## [Consigne de l'exercice]
Indiquez, d'après le texte de lecture, à quelle tradition Jésus emprunte l'histoire commentée.

## [Texte de lecture]
==*==
29 septembre 2019 – La vie en partage – Luc 16, v.19-31 – Ch. Hervaud

La vie en partage

Quand je lis ce texte biblique, je suis toujours étonnée par cette histoire , que j’ai, il faut l’avouer, un peu de mal à apprécier à cause de son imagerie : les anges, le séjour des morts que l’on a associé pendant longtemps à l’enfer et au paradis, le châtiment, le jugement très sévère de Dieu envers nous.

Je ne sais pas si vous vous sentez comme moi à la lecture de ce texte, et s’il n’y a pas quelques restes en nous d’une certaine idée de l’au-delà, de la peur, un peu malgré nous, de cet enfer dont on parlait tant autrefois.

A première lecture, c’est à cela que l’on pense : Qu’y a t-il après la mort ? Où va t-on ? Et comment ça se passe dans le séjour des morts ? Est ce que Dieu me jugera digne d’être près de lui ? Et tant d’autres questions encore…

Et cette histoire fait froid dans le dos, à dire vrai.
Alors, que nous dit ce texte ? Il faut s’approcher et le décripter pour y voir ce que jésus veut nous dire aujourd’hui .
C’est une histoire, un conte, en quelque sorte, que Jésus emprunte à la tradition juive et qui s’est répété ensuite en Egypte et en Grèce, avec des variantes.

C’est donc une histoire imaginée par les hommes qui adoptaient l’idée que les âmes sont conduites à l’emplacement qui leur revenait, selon la conduite morale de leur vie terrestre, et pour ce qui concerne le judaisme, dans l’attente du jugement dernier et de la résurrection des morts. Car l’histoire a été imaginée comme se passant dans le séjour des morts, l’haddès, pas en enfer.
==*==
## [Données fournies]
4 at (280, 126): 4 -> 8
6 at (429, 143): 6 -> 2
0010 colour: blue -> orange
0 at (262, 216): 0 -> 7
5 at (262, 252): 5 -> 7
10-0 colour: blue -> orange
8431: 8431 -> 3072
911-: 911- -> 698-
==*==
## [Solution du problème]
À la tradition juive.